DATASET ENTRIES:
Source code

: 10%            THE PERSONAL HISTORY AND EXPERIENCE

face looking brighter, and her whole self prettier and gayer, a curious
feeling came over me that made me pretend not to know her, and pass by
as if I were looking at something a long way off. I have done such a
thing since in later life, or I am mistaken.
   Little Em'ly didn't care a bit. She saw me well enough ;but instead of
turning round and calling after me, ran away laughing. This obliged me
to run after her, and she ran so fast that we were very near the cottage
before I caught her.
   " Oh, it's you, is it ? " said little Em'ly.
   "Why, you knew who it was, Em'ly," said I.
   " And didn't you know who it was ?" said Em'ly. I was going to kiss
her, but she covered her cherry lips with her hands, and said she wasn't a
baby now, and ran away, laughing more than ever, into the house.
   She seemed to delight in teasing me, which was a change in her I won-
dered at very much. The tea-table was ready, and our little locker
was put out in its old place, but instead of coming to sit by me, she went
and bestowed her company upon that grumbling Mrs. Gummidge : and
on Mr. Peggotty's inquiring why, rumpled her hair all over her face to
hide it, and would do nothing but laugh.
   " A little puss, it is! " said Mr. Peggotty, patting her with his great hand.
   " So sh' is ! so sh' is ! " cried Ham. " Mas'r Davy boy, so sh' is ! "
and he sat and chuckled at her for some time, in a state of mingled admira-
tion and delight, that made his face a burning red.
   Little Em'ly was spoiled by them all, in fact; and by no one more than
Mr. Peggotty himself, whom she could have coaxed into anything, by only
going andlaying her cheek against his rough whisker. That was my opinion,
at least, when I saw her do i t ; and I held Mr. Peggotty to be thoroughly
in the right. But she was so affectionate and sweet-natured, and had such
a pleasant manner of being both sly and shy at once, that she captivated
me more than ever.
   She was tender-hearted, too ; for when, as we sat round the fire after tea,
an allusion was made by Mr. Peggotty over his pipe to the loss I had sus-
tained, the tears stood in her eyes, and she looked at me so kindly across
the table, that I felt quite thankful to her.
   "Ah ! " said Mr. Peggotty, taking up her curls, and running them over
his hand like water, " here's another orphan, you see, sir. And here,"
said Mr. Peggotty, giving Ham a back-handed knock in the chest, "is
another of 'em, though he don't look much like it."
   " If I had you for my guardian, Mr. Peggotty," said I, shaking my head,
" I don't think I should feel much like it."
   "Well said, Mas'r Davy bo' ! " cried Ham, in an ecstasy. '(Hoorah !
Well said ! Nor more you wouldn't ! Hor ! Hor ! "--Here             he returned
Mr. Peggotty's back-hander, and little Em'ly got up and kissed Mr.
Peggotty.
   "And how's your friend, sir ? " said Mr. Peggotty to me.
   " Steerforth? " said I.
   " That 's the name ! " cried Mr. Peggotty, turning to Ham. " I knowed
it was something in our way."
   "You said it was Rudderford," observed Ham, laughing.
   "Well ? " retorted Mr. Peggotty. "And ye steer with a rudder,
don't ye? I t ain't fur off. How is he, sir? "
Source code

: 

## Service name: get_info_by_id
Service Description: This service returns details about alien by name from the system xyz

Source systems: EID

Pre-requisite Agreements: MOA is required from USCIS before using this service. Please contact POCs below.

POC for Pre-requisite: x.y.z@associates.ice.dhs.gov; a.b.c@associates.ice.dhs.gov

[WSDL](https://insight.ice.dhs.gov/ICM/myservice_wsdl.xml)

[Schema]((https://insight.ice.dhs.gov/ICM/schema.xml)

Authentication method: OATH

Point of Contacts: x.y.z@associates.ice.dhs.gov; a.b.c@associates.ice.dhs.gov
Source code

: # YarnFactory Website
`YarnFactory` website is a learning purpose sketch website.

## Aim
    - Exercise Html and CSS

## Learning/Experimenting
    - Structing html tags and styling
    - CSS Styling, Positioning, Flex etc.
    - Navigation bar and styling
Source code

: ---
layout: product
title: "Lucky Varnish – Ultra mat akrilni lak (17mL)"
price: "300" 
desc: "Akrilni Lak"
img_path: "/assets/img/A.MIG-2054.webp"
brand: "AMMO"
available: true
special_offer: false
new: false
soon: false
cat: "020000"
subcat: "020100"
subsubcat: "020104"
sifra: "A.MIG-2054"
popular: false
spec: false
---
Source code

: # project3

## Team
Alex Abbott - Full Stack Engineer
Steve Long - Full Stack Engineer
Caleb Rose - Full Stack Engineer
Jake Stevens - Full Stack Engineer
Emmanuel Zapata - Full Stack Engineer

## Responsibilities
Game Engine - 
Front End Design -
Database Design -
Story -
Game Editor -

PROBLEM DETAILS:
Reproduce each of the items above verbatim, line for line and without any alteration.

ANSWER BELOW:
Source code

: 10%            THE PERSONAL HISTORY AND EXPERIENCE

face looking brighter, and her whole self prettier and gayer, a curious
feeling came over me that made me pretend not to know her, and pass by
as if I were looking at something a long way off. I have done such a
thing since in later life, or I am mistaken.
   Little Em'ly didn't care a bit. She saw me well enough ;but instead of
turning round and calling after me, ran away laughing. This obliged me
to run after her, and she ran so fast that we were very near the cottage
before I caught her.
   " Oh, it's you, is it ? " said little Em'ly.
   "Why, you knew who it was, Em'ly," said I.
   " And didn't you know who it was ?" said Em'ly. I was going to kiss
her, but she covered her cherry lips with her hands, and said she wasn't a
baby now, and ran away, laughing more than ever, into the house.
   She seemed to delight in teasing me, which was a change in her I won-
dered at very much. The tea-table was ready, and our little locker
was put out in its old place, but instead of coming to sit by me, she went
and bestowed her company upon that grumbling Mrs. Gummidge : and
on Mr. Peggotty's inquiring why, rumpled her hair all over her face to
hide it, and would do nothing but laugh.
   " A little puss, it is! " said Mr. Peggotty, patting her with his great hand.
   " So sh' is ! so sh' is ! " cried Ham. " Mas'r Davy boy, so sh' is ! "
and he sat and chuckled at her for some time, in a state of mingled admira-
tion and delight, that made his face a burning red.
   Little Em'ly was spoiled by them all, in fact; and by no one more than
Mr. Peggotty himself, whom she could have coaxed into anything, by only
going andlaying her cheek against his rough whisker. That was my opinion,
at least, when I saw her do i t ; and I held Mr. Peggotty to be thoroughly
in the right. But she was so affectionate and sweet-natured, and had such
a pleasant manner of being both sly and shy at once, that she captivated
me more than ever.
   She was tender-hearted, too ; for when, as we sat round the fire after tea,
an allusion was made by Mr. Peggotty over his pipe to the loss I had sus-
tained, the tears stood in her eyes, and she looked at me so kindly across
the table, that I felt quite thankful to her.
   "Ah ! " said Mr. Peggotty, taking up her curls, and running them over
his hand like water, " here's another orphan, you see, sir. And here,"
said Mr. Peggotty, giving Ham a back-handed knock in the chest, "is
another of 'em, though he don't look much like it."
   " If I had you for my guardian, Mr. Peggotty," said I, shaking my head,
" I don't think I should feel much like it."
   "Well said, Mas'r Davy bo' ! " cried Ham, in an ecstasy. '(Hoorah !
Well said ! Nor more you wouldn't ! Hor ! Hor ! "--Here             he returned
Mr. Peggotty's back-hander, and little Em'ly got up and kissed Mr.
Peggotty.
   "And how's your friend, sir ? " said Mr. Peggotty to me.
   " Steerforth? " said I.
   " That 's the name ! " cried Mr. Peggotty, turning to Ham. " I knowed
it was something in our way."
   "You said it was Rudderford," observed Ham, laughing.
   "Well ? " retorted Mr. Peggotty. "And ye steer with a rudder,
don't ye? I t ain't fur off. How is he, sir? "
Source code

: 

## Service name: get_info_by_id
Service Description: This service returns details about alien by name from the system xyz

Source systems: EID

Pre-requisite Agreements: MOA is required from USCIS before using this service. Please contact POCs below.

POC for Pre-requisite: x.y.z@associates.ice.dhs.gov; a.b.c@associates.ice.dhs.gov

[WSDL](https://insight.ice.dhs.gov/ICM/myservice_wsdl.xml)

[Schema]((https://insight.ice.dhs.gov/ICM/schema.xml)

Authentication method: OATH

Point of Contacts: x.y.z@associates.ice.dhs.gov; a.b.c@associates.ice.dhs.gov
Source code

: # YarnFactory Website
`YarnFactory` website is a learning purpose sketch website.

## Aim
    - Exercise Html and CSS

## Learning/Experimenting
    - Structing html tags and styling
    - CSS Styling, Positioning, Flex etc.
    - Navigation bar and styling
Source code

: ---
layout: product
title: "Lucky Varnish – Ultra mat akrilni lak (17mL)"
price: "300" 
desc: "Akrilni Lak"
img_path: "/assets/img/A.MIG-2054.webp"
brand: "AMMO"
available: true
special_offer: false
new: false
soon: false
cat: "020000"
subcat: "020100"
subsubcat: "020104"
sifra: "A.MIG-2054"
popular: false
spec: false
---
Source code

: # project3

## Team
Alex Abbott - Full Stack Engineer
Steve Long - Full Stack Engineer
Caleb Rose - Full Stack Engineer
Jake Stevens - Full Stack Engineer
Emmanuel Zapata - Full Stack Engineer

## Responsibilities
Game Engine - 
Front End Design -
Database Design -
Story -
Game Editor -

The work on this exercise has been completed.